In any case, the Tata group has not yet proved itself as an efficient operator of airlines. The group may have been the first to operate an airline in India (erstwhile Air India), but those were times when there were no other operators. Both Vistara and AirAsia have been loss-making. The only thing that the Tatas bring to the table is the money bag.
Still, the acquisition of Jet brings with it the promise of geographical expansion. Both Vistara and AirAsia largely cater to East Asia. Jet Airways because of its association with Etihad will bring the western world to its fold.

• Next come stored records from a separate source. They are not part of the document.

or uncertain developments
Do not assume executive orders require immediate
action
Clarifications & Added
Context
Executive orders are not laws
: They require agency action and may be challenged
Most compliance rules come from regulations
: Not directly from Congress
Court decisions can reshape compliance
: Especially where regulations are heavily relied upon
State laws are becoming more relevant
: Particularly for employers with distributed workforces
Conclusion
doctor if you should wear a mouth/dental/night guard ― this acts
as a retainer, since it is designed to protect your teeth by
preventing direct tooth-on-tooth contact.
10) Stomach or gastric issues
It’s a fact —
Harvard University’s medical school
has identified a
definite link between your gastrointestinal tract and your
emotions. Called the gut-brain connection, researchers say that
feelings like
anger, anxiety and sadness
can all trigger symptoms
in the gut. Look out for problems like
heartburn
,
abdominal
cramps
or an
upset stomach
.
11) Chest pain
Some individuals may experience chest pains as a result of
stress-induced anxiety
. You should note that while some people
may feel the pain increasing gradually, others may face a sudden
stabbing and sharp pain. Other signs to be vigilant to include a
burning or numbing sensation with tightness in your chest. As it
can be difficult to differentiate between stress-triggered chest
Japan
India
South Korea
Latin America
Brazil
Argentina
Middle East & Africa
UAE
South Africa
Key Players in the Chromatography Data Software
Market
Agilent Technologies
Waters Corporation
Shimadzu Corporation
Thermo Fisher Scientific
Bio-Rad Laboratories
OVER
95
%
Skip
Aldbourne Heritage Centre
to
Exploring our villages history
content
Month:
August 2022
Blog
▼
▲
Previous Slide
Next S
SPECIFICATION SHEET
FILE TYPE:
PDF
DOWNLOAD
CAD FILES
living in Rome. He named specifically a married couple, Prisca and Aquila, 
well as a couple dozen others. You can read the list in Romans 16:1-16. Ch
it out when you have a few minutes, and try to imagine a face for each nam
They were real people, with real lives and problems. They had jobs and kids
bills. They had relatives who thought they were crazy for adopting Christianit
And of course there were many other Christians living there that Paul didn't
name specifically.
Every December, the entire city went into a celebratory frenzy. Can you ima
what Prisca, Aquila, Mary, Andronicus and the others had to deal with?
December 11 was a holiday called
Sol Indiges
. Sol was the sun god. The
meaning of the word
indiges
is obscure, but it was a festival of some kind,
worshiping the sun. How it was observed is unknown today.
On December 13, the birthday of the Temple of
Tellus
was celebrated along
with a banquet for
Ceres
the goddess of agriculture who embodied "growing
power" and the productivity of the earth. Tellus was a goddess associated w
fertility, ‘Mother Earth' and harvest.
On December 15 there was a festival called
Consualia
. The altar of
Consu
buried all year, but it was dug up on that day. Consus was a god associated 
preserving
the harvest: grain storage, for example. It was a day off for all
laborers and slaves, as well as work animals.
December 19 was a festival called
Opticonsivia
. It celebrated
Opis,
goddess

Though seeking control from Naresh Goyal is natural as the Tatas would like to have control over the purse string and not give a blank cheque to Goyal, whether the salt-to-software conglomerate has the chops to revive the airline is another question altogether. The current fall in crude oil prices, if it sustains, may offer some relief.
The likely deal valuation floating about also raised questions. As the Tatas will be taking control of the airline, the acquisition will be triggering the takeover code irrespective of the stake that the Tatas will ultimately own. Jet Airway’s stock is up 5 percent on the news which brings its market capitalization to around Rs 2,900 crore, much lower than the likely acquisition valuation of $ 1 billion or Rs 7,200 crore.
While the deal is not yet done, the market’s response is muted perhaps on account of the competitive scenario and the little leg room that any promoter of Jet Airways will have to operate in. In a way with Tatas at the pilot’s seat, they might get more aggressive with pricing in order to capture market share. A fare-war may only disturb the overall market equilibrium.
To top it all, the Tatas will have to perform a tight balancing act with two other partners who would not only like to concede market share but would now be more aggressive fearing a threat to their investment in India.